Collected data
****************

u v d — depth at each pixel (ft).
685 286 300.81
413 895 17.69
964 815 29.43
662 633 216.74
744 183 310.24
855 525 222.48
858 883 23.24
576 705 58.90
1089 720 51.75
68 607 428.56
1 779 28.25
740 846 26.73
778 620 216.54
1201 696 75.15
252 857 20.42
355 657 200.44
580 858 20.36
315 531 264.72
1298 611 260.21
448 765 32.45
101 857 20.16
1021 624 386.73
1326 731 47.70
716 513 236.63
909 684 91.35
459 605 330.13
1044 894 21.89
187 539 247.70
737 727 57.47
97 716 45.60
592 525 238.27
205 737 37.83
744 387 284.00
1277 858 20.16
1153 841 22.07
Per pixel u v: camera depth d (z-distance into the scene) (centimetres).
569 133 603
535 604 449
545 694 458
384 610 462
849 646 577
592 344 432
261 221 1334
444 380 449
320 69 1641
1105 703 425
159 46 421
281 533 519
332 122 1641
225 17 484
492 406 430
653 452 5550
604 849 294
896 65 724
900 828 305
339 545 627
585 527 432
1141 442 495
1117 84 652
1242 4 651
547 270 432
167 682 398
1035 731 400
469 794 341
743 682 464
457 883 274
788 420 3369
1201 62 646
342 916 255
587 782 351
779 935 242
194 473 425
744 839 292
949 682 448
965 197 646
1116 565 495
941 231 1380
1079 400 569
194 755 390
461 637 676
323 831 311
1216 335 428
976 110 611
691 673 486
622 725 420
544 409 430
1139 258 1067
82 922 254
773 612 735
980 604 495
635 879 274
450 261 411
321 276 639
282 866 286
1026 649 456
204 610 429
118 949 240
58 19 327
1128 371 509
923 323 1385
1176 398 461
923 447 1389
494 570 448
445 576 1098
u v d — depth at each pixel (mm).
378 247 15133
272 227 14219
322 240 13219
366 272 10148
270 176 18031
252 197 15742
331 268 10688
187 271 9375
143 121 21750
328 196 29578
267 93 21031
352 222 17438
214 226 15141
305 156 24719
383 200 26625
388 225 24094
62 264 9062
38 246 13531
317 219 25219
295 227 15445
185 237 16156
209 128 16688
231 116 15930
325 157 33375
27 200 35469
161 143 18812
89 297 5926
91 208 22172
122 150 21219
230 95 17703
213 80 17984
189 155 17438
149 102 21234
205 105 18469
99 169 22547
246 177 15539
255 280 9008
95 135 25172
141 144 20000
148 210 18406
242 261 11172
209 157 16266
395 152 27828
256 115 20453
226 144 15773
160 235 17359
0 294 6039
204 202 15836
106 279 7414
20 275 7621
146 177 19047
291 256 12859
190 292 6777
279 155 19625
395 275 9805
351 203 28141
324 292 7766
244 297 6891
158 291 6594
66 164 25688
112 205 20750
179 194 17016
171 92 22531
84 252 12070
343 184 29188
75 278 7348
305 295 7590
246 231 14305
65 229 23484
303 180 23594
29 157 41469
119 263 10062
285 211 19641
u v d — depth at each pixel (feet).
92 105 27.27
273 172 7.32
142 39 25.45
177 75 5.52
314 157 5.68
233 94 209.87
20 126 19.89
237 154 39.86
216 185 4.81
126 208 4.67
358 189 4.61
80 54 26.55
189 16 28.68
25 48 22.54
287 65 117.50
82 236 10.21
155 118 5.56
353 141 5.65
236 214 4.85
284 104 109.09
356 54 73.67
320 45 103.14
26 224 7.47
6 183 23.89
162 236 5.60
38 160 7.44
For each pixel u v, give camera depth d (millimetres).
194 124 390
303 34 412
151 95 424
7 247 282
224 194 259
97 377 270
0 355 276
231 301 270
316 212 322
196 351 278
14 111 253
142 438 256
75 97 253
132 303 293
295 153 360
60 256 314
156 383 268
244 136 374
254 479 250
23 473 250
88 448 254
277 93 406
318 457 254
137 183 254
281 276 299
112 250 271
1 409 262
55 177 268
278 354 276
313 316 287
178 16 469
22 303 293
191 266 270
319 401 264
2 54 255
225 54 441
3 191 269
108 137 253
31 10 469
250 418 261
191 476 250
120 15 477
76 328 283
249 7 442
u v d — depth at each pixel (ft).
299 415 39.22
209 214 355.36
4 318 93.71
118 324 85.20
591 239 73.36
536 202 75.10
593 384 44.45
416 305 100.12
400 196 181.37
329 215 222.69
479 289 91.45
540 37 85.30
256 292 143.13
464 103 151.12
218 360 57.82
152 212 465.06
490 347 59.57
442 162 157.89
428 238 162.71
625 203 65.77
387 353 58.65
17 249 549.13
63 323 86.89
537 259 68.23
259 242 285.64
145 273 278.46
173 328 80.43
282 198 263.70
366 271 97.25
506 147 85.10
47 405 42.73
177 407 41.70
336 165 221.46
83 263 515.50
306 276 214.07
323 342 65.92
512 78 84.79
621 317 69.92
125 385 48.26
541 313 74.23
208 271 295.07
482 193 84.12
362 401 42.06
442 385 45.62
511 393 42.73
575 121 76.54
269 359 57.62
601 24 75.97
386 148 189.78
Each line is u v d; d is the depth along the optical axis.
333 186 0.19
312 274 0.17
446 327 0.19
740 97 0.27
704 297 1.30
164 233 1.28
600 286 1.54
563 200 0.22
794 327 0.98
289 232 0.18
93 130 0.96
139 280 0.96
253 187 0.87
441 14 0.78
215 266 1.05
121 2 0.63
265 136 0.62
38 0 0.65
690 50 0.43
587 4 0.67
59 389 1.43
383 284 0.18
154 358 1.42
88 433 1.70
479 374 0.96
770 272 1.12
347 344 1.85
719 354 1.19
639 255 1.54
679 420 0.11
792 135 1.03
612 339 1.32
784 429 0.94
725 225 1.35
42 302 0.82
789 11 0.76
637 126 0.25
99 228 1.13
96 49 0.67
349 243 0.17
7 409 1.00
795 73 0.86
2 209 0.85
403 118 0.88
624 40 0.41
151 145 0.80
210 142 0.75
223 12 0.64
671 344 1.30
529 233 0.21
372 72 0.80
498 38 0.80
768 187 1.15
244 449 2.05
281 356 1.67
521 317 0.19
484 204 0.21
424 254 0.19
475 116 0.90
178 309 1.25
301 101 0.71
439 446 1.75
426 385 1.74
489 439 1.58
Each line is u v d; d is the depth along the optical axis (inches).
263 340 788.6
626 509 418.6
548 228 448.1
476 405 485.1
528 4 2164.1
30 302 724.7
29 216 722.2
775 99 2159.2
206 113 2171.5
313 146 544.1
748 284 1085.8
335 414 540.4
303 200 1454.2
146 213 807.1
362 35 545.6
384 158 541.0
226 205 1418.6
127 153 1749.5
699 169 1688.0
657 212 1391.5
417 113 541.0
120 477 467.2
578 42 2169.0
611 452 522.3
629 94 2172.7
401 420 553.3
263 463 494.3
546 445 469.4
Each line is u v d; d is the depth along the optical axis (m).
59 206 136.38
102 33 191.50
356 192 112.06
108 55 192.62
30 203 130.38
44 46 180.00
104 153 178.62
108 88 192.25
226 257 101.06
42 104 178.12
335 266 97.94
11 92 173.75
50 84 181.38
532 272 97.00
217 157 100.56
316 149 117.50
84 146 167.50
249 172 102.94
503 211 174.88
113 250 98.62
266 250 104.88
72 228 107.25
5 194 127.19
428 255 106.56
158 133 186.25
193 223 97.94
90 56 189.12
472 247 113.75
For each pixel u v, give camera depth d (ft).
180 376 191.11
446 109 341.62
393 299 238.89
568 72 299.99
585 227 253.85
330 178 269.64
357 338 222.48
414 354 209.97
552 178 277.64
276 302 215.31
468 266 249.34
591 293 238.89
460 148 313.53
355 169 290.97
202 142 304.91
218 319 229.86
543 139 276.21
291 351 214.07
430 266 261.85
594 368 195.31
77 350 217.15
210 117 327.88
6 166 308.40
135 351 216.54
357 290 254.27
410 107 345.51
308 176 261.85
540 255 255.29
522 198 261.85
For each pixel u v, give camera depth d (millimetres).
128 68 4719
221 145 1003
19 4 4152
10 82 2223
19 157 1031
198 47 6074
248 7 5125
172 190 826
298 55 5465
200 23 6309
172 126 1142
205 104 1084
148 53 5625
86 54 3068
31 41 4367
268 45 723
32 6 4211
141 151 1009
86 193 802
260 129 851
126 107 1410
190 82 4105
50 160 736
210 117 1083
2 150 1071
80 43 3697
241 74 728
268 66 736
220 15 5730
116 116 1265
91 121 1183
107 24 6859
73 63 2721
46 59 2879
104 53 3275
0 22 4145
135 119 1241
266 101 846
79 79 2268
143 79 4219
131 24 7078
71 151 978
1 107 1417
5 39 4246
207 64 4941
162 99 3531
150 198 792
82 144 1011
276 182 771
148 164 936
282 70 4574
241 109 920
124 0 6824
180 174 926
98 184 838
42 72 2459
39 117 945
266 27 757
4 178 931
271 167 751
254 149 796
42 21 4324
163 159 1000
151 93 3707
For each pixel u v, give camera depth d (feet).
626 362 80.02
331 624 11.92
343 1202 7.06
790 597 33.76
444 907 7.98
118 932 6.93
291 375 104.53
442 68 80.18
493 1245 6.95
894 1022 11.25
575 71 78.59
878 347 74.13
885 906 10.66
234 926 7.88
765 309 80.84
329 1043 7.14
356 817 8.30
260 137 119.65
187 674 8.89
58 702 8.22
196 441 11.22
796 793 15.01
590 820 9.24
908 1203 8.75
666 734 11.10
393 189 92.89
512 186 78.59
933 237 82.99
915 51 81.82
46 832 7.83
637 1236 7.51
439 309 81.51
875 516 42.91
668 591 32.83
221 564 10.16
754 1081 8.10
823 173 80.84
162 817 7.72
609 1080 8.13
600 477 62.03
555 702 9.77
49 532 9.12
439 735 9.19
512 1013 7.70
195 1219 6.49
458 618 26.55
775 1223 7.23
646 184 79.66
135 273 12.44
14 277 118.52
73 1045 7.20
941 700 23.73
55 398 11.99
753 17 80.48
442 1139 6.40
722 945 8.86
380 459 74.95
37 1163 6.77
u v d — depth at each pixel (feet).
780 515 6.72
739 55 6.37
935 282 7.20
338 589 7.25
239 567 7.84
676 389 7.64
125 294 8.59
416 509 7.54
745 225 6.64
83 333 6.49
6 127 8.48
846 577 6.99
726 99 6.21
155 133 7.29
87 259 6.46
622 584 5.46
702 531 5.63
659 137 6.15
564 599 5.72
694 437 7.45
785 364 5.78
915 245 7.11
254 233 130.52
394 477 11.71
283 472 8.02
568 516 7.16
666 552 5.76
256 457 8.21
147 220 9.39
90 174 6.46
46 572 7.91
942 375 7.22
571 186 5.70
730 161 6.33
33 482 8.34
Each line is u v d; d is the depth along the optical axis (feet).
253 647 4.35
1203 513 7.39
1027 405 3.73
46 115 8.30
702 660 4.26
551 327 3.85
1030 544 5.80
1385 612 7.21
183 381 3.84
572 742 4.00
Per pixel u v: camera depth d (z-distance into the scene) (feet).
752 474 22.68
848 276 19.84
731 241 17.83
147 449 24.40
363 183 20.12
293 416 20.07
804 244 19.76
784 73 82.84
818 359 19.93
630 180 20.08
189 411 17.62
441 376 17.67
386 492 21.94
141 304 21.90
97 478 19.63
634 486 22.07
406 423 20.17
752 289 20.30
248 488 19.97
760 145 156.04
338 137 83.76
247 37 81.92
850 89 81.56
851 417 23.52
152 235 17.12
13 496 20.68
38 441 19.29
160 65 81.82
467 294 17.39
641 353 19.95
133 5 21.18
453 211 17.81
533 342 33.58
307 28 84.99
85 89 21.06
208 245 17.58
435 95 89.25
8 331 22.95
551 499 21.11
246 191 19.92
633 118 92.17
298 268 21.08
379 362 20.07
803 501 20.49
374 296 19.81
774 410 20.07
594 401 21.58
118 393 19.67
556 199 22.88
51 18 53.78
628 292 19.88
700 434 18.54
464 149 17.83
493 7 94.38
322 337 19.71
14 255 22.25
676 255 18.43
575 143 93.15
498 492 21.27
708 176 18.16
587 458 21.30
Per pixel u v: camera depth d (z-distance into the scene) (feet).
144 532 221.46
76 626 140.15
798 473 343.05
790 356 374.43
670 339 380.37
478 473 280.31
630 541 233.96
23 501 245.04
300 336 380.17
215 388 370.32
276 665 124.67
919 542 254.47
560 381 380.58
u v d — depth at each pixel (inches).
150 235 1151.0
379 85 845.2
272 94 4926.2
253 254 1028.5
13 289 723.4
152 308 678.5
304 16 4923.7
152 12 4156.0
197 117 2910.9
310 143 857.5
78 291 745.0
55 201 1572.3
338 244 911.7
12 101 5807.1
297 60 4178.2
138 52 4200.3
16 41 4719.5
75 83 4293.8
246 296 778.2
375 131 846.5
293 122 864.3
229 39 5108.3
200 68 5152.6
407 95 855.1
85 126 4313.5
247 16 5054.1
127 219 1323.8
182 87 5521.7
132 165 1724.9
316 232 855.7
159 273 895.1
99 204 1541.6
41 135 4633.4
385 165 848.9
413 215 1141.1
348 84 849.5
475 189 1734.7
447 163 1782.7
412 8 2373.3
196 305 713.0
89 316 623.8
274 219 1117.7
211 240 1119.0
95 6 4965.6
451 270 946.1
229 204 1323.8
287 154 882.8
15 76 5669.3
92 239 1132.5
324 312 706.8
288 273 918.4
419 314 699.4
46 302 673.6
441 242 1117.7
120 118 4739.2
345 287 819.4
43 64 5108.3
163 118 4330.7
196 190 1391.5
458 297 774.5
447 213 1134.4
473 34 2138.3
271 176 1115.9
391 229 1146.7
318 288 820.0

****************

■ Prompt ■
Would you copy out exactly the lines above that start at the one containing "773 612 735" and end at the one containing "209 128 16688", inclusive?

■ Task solution ■
773 612 735
980 604 495
635 879 274
450 261 411
321 276 639
282 866 286
1026 649 456
204 610 429
118 949 240
58 19 327
1128 371 509
923 323 1385
1176 398 461
923 447 1389
494 570 448
445 576 1098
u v d — depth at each pixel (mm).
378 247 15133
272 227 14219
322 240 13219
366 272 10148
270 176 18031
252 197 15742
331 268 10688
187 271 9375
143 121 21750
328 196 29578
267 93 21031
352 222 17438
214 226 15141
305 156 24719
383 200 26625
388 225 24094
62 264 9062
38 246 13531
317 219 25219
295 227 15445
185 237 16156
209 128 16688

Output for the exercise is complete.